Now one might presume that the above excerpt is referring to today’s news courtesy of the New York Times that the State of New York has “seized control of Nassau County’s finances, saying the wealthy and heavily taxed county had nonetheless failed to balance its $2.6 billion budget despite months of increasingly ominous warnings.”
Sadly, it is not the case as it is an excerpt from the 1998 book When Government Fails by Mark Baldassare, in which he reviews the bankruptcy proceedings for Orange County in 1994.
Orange County has the dubious distinction of being the largest US county to ever seek bankruptcy protection, which in conjunction with other factors was the result of questionable investment strategies by its long time treasurer Robert Citron that ultimately left the county with inadequate capital to allow for any raise in interest rates for its trading positions. Citron ended up pleading guilty to six felony charges.
No such malfeasance was at play in the Nassau situation, and it should also be noted that the County has not at this point in time sought bankruptcy protection. However, and similar to Citron’s investing acumen (or lack thereof), Nassau’s County Executive Edward Mangano has been called out for making a series of blunders such as his decision to eliminate a tax on home heating fuel, that worsened an already precarious financial position.

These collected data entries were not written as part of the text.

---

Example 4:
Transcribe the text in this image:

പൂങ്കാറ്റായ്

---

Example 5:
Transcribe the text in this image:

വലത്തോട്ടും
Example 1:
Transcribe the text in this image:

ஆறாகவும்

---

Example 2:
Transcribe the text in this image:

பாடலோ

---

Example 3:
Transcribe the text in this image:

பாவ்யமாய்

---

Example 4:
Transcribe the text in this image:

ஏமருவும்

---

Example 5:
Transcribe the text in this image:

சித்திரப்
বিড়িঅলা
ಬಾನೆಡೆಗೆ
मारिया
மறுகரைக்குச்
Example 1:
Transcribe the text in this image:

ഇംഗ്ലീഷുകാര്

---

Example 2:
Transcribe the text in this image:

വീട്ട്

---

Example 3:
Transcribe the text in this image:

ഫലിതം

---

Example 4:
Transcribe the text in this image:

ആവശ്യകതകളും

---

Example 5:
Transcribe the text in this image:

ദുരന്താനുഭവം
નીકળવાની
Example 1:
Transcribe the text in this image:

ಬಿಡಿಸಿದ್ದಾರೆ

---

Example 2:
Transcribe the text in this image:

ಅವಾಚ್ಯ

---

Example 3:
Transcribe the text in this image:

In all fairness to Mangano, he did inherit an already listing ship in which wasteful spending and a broken assessment system that overtaxed residents, and then piled up a massive $1.13 billion taxpayer debt when refund payments were delayed, put him behind the proverbial eight ball out of the gate when he assumed office on January 1st, 2010.
The fact that the county has a history of financial mismanagement, the most recent meltdown prior to this one being in 1999, which required a $100 million bailout by the state, speaks to a much larger question . . . are governments good and reliable stewards of the citizens’ money?

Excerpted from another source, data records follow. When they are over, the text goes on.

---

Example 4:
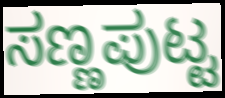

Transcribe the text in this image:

ಸಣ್ಣಪುಟ್ಟ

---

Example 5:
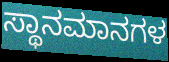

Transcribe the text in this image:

ಸ್ಥಾನಮಾನಗಳ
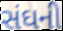
સંઘની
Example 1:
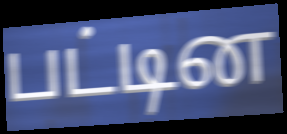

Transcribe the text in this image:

பட்டின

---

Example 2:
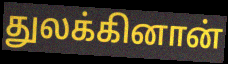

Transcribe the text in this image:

துலக்கினான்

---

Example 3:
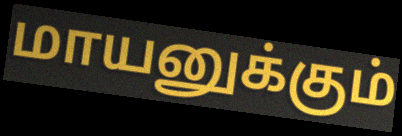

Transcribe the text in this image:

மாயனுக்கும்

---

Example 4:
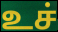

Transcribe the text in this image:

உச்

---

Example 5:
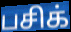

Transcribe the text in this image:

பசிக்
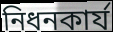
নিধনকার্য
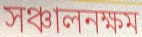
সঞ্চালনক্ষম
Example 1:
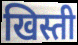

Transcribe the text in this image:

खिस्ती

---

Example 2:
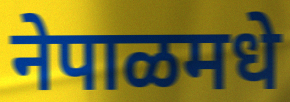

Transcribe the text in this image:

नेपाळमधे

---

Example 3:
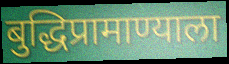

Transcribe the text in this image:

बुद्धिप्रामाण्याला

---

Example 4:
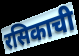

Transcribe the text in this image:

रसिकाची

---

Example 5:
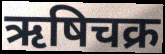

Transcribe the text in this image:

ऋषिचक्र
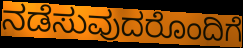
ನಡೆಸುವುದರೊಂದಿಗೆ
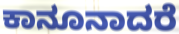
ಕಾನೂನಾದರೆ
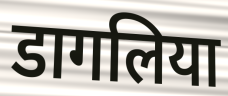
डागलिया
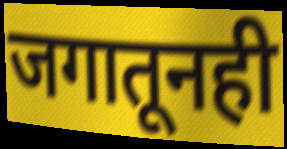
जगातूनही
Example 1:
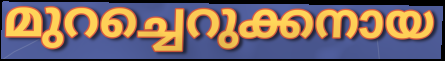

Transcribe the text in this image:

മുറച്ചെറുക്കനായ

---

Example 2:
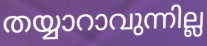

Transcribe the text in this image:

തയ്യാറാവുന്നില്ല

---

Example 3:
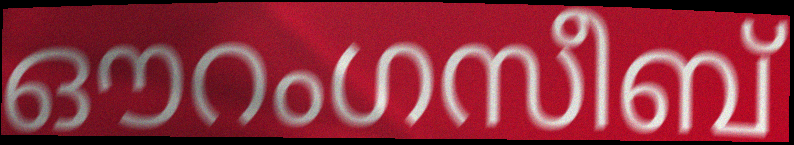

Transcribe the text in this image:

ഔറംഗസീബ്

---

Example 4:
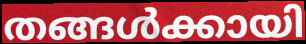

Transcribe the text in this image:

തങ്ങൾക്കായി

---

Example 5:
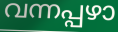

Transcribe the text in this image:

വന്നപ്പഴാ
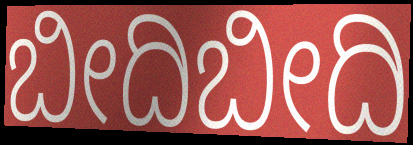
ಬೀದಿಬೀದಿ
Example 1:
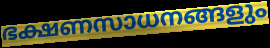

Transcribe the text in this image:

ഭക്ഷണസാധനങ്ങളും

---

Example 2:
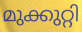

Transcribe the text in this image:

മുക്കുറ്റി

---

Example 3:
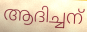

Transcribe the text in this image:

ആദിച്ചന്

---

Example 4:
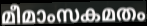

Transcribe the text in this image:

മീമാംസകമതം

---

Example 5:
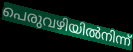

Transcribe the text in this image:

പെരുവഴിയിൽനിന്ന്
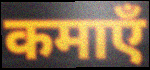
कमाएँ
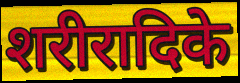
शरीरादिके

Besides having a negative impact on the services it provides to taxpayers, the possibility of wage freezes and outright defaults on pension fund contributions looms large for many states and municipalities.
So what’s happening to government in America? Are the finances of governments in reality nothing more than houses of cards vulnerable to being blown over by a light to moderate breeze of unfavorable conditions? These problems did not just happen over night as municipalities like Detroit will likely seek bankruptcy protection in 2011 and States such as Illinois, whose Governor admitted that its reputation as a deadbeat state is warranted, demonstrate that the problem is far reaching, spanning years if not decades. Who is minding the store and the interests of the public?
In all fairness, it should be noted that financial meltdowns are not the sole domain of the public sector as a recent inquiry into the 2008 financial crisis found that it was an “avoidable disaster” fueled largely by corporate mismanagement and heedless Wall Street risk-taking. The fact that government regulators failed to provide the necessary checks and balances was also highlighted . . . can you say moderate breeze?
Whether an isolated act by a single culprit or a conspiracy of incompetence and greed both within and external to government itself something has to give, otherwise and in line with Arianna Huffington’s dire prediction, America could over the next 50 years (maybe sooner) become a third-world country. After all, wasn’t the Roman Empire at one time the greatest in the world?